→ **Work request**: Should any entry include an image, skip the image and copy the entry exactly.

→ **Stored data**:
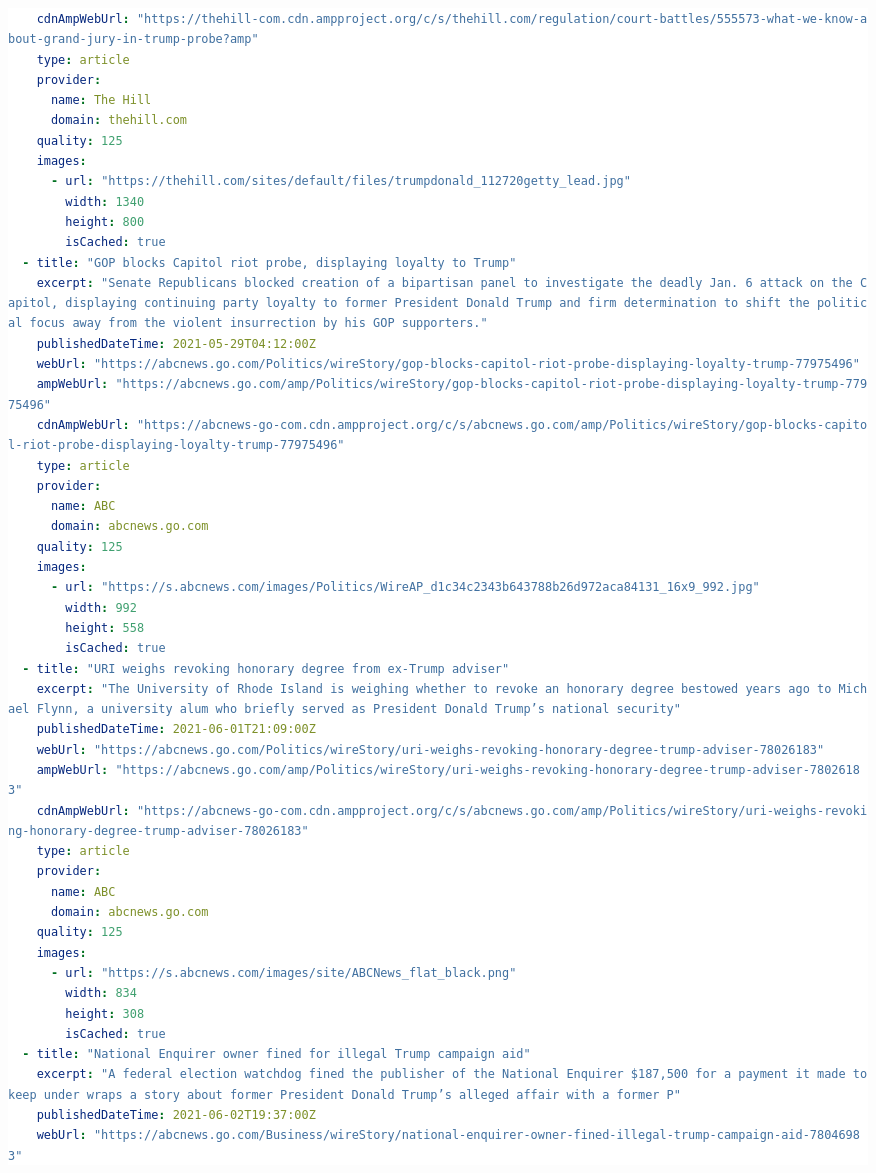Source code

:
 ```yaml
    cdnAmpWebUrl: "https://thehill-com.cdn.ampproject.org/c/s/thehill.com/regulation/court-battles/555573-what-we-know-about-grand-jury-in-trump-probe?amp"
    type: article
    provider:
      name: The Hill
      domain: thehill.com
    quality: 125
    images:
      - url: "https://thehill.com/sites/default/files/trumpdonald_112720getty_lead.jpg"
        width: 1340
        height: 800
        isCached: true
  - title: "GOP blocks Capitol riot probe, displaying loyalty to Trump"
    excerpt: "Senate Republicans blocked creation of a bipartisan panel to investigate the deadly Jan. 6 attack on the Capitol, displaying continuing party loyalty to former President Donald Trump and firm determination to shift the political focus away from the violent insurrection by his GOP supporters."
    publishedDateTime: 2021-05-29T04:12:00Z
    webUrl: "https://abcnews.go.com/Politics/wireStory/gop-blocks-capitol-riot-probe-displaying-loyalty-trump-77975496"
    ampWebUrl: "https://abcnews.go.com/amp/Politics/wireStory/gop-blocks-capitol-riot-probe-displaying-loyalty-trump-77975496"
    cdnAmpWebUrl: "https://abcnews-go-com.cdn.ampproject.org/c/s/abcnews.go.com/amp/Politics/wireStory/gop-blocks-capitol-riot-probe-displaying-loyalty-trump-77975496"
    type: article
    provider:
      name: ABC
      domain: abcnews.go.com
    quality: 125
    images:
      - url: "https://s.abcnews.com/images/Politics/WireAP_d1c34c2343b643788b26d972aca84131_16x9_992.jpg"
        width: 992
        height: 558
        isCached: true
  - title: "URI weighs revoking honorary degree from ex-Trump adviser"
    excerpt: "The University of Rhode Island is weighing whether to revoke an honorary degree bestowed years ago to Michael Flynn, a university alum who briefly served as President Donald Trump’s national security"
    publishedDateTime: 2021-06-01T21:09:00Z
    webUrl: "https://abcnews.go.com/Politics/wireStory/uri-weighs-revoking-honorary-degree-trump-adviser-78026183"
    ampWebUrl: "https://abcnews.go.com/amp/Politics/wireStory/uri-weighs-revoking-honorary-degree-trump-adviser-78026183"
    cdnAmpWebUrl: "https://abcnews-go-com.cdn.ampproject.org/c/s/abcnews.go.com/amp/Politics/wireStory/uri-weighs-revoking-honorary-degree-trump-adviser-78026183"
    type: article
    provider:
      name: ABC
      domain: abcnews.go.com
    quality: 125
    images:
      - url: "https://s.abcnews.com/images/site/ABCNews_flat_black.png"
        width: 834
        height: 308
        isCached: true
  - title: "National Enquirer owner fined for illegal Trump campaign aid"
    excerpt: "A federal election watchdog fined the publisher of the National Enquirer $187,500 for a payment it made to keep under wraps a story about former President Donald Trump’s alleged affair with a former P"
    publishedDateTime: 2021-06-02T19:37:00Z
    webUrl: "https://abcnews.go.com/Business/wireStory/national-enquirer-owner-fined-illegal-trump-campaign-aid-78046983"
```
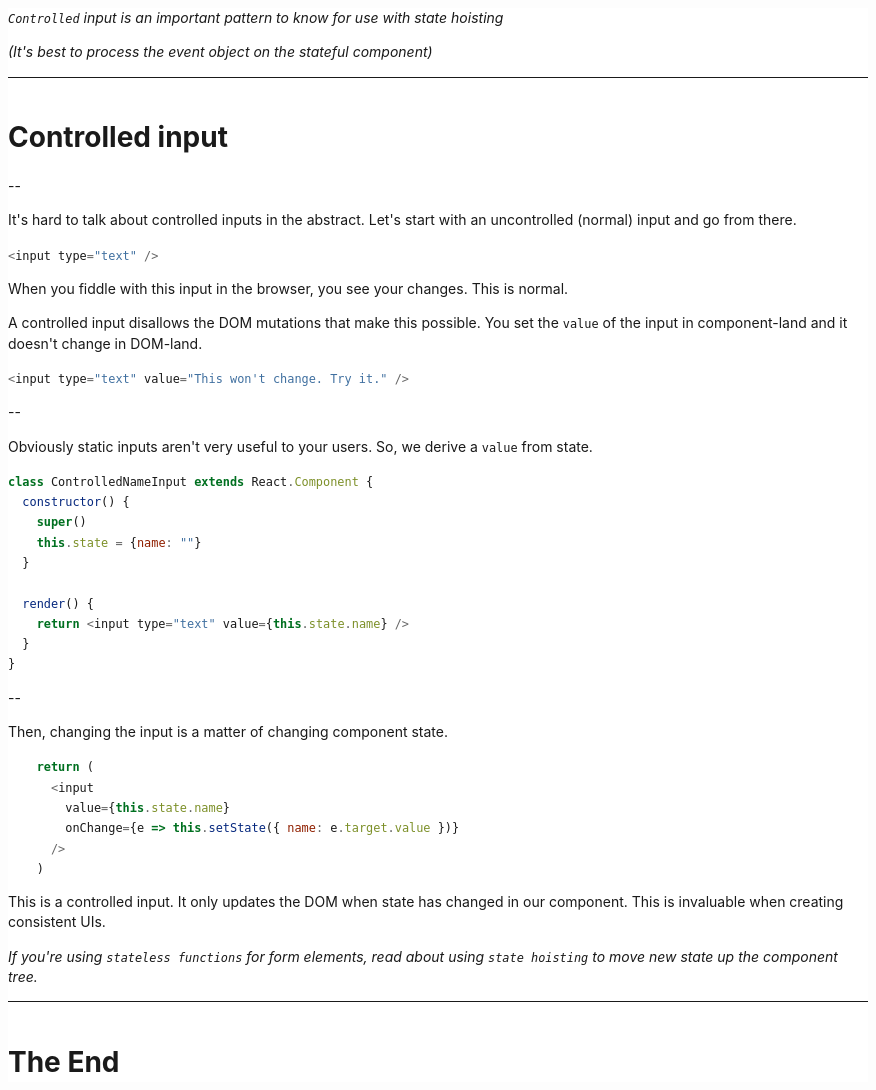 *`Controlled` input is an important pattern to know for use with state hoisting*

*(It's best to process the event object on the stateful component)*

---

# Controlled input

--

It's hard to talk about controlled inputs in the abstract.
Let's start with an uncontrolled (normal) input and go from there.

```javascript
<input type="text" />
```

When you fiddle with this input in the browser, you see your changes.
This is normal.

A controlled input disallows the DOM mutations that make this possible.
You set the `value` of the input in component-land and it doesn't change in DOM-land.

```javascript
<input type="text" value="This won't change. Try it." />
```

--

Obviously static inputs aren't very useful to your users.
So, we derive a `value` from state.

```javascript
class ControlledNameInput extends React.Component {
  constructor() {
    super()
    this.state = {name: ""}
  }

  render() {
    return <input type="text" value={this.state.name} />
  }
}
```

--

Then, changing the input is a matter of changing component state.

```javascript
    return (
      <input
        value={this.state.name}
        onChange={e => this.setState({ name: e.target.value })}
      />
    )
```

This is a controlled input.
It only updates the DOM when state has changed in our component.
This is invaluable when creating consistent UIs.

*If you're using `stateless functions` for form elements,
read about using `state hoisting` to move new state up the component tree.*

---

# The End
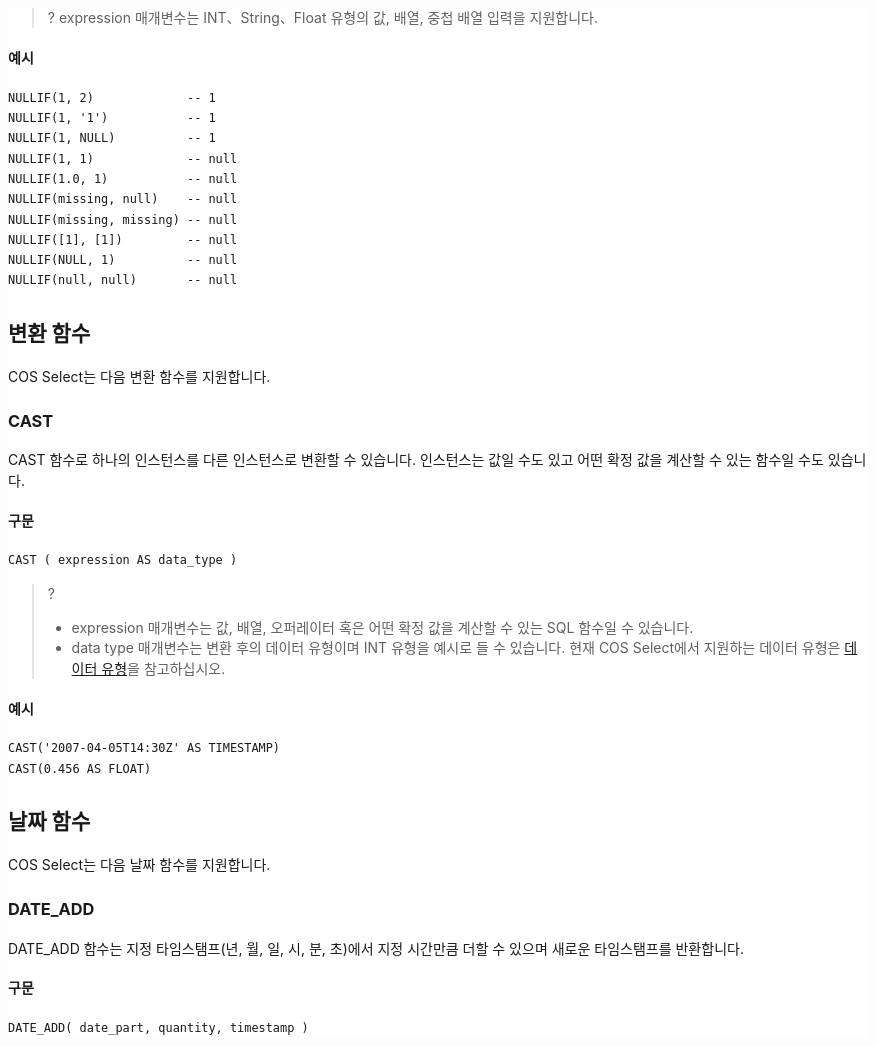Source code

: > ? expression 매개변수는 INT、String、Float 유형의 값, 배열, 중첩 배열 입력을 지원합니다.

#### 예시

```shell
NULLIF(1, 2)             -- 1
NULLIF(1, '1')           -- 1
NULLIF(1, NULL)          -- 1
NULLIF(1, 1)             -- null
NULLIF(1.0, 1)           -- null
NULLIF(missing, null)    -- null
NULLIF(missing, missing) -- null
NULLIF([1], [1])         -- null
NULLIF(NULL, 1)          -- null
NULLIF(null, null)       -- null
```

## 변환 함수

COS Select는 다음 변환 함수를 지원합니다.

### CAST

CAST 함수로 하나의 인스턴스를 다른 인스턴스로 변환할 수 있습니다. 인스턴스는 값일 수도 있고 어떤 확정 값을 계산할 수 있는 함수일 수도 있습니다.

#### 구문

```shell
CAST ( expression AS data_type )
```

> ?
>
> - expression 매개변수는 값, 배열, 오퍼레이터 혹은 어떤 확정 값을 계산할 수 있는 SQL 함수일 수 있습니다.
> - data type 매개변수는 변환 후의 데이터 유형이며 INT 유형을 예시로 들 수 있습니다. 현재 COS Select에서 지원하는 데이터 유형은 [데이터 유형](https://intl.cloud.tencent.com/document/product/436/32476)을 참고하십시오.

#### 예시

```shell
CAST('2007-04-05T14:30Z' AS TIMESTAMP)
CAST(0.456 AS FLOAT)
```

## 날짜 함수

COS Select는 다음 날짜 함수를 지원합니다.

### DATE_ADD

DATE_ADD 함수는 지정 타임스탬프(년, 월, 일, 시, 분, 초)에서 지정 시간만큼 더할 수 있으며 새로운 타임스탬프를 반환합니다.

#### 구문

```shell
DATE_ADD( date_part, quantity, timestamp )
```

→ **Response**:
Source code

:
 ```yaml
    cdnAmpWebUrl: "https://thehill-com.cdn.ampproject.org/c/s/thehill.com/regulation/court-battles/555573-what-we-know-about-grand-jury-in-trump-probe?amp"
    type: article
    provider:
      name: The Hill
      domain: thehill.com
    quality: 125
    images:
      - url: "https://thehill.com/sites/default/files/trumpdonald_112720getty_lead.jpg"
        width: 1340
        height: 800
        isCached: true
  - title: "GOP blocks Capitol riot probe, displaying loyalty to Trump"
    excerpt: "Senate Republicans blocked creation of a bipartisan panel to investigate the deadly Jan. 6 attack on the Capitol, displaying continuing party loyalty to former President Donald Trump and firm determination to shift the political focus away from the violent insurrection by his GOP supporters."
    publishedDateTime: 2021-05-29T04:12:00Z
    webUrl: "https://abcnews.go.com/Politics/wireStory/gop-blocks-capitol-riot-probe-displaying-loyalty-trump-77975496"
    ampWebUrl: "https://abcnews.go.com/amp/Politics/wireStory/gop-blocks-capitol-riot-probe-displaying-loyalty-trump-77975496"
    cdnAmpWebUrl: "https://abcnews-go-com.cdn.ampproject.org/c/s/abcnews.go.com/amp/Politics/wireStory/gop-blocks-capitol-riot-probe-displaying-loyalty-trump-77975496"
    type: article
    provider:
      name: ABC
      domain: abcnews.go.com
    quality: 125
    images:
      - url: "https://s.abcnews.com/images/Politics/WireAP_d1c34c2343b643788b26d972aca84131_16x9_992.jpg"
        width: 992
        height: 558
        isCached: true
  - title: "URI weighs revoking honorary degree from ex-Trump adviser"
    excerpt: "The University of Rhode Island is weighing whether to revoke an honorary degree bestowed years ago to Michael Flynn, a university alum who briefly served as President Donald Trump’s national security"
    publishedDateTime: 2021-06-01T21:09:00Z
    webUrl: "https://abcnews.go.com/Politics/wireStory/uri-weighs-revoking-honorary-degree-trump-adviser-78026183"
    ampWebUrl: "https://abcnews.go.com/amp/Politics/wireStory/uri-weighs-revoking-honorary-degree-trump-adviser-78026183"
    cdnAmpWebUrl: "https://abcnews-go-com.cdn.ampproject.org/c/s/abcnews.go.com/amp/Politics/wireStory/uri-weighs-revoking-honorary-degree-trump-adviser-78026183"
    type: article
    provider:
      name: ABC
      domain: abcnews.go.com
    quality: 125
    images:
      - url: "https://s.abcnews.com/images/site/ABCNews_flat_black.png"
        width: 834
        height: 308
        isCached: true
  - title: "National Enquirer owner fined for illegal Trump campaign aid"
    excerpt: "A federal election watchdog fined the publisher of the National Enquirer $187,500 for a payment it made to keep under wraps a story about former President Donald Trump’s alleged affair with a former P"
    publishedDateTime: 2021-06-02T19:37:00Z
    webUrl: "https://abcnews.go.com/Business/wireStory/national-enquirer-owner-fined-illegal-trump-campaign-aid-78046983"
```
 *`Controlled` input is an important pattern to know for use with state hoisting*

*(It's best to process the event object on the stateful component)*

---

# Controlled input

--

It's hard to talk about controlled inputs in the abstract.
Let's start with an uncontrolled (normal) input and go from there.

```javascript
<input type="text" />
```

When you fiddle with this input in the browser, you see your changes.
This is normal.

A controlled input disallows the DOM mutations that make this possible.
You set the `value` of the input in component-land and it doesn't change in DOM-land.

```javascript
<input type="text" value="This won't change. Try it." />
```

--

Obviously static inputs aren't very useful to your users.
So, we derive a `value` from state.

```javascript
class ControlledNameInput extends React.Component {
  constructor() {
    super()
    this.state = {name: ""}
  }

  render() {
    return <input type="text" value={this.state.name} />
  }
}
```

--

Then, changing the input is a matter of changing component state.

```javascript
    return (
      <input
        value={this.state.name}
        onChange={e => this.setState({ name: e.target.value })}
      />
    )
```

This is a controlled input.
It only updates the DOM when state has changed in our component.
This is invaluable when creating consistent UIs.

*If you're using `stateless functions` for form elements,
read about using `state hoisting` to move new state up the component tree.*

---

# The End
Source code

: > ? expression 매개변수는 INT、String、Float 유형의 값, 배열, 중첩 배열 입력을 지원합니다.

#### 예시

```shell
NULLIF(1, 2)             -- 1
NULLIF(1, '1')           -- 1
NULLIF(1, NULL)          -- 1
NULLIF(1, 1)             -- null
NULLIF(1.0, 1)           -- null
NULLIF(missing, null)    -- null
NULLIF(missing, missing) -- null
NULLIF([1], [1])         -- null
NULLIF(NULL, 1)          -- null
NULLIF(null, null)       -- null
```

## 변환 함수

COS Select는 다음 변환 함수를 지원합니다.

### CAST

CAST 함수로 하나의 인스턴스를 다른 인스턴스로 변환할 수 있습니다. 인스턴스는 값일 수도 있고 어떤 확정 값을 계산할 수 있는 함수일 수도 있습니다.

#### 구문

```shell
CAST ( expression AS data_type )
```

> ?
>
> - expression 매개변수는 값, 배열, 오퍼레이터 혹은 어떤 확정 값을 계산할 수 있는 SQL 함수일 수 있습니다.
> - data type 매개변수는 변환 후의 데이터 유형이며 INT 유형을 예시로 들 수 있습니다. 현재 COS Select에서 지원하는 데이터 유형은 [데이터 유형](https://intl.cloud.tencent.com/document/product/436/32476)을 참고하십시오.

#### 예시

```shell
CAST('2007-04-05T14:30Z' AS TIMESTAMP)
CAST(0.456 AS FLOAT)
```

## 날짜 함수

COS Select는 다음 날짜 함수를 지원합니다.

### DATE_ADD

DATE_ADD 함수는 지정 타임스탬프(년, 월, 일, 시, 분, 초)에서 지정 시간만큼 더할 수 있으며 새로운 타임스탬프를 반환합니다.

#### 구문

```shell
DATE_ADD( date_part, quantity, timestamp )
```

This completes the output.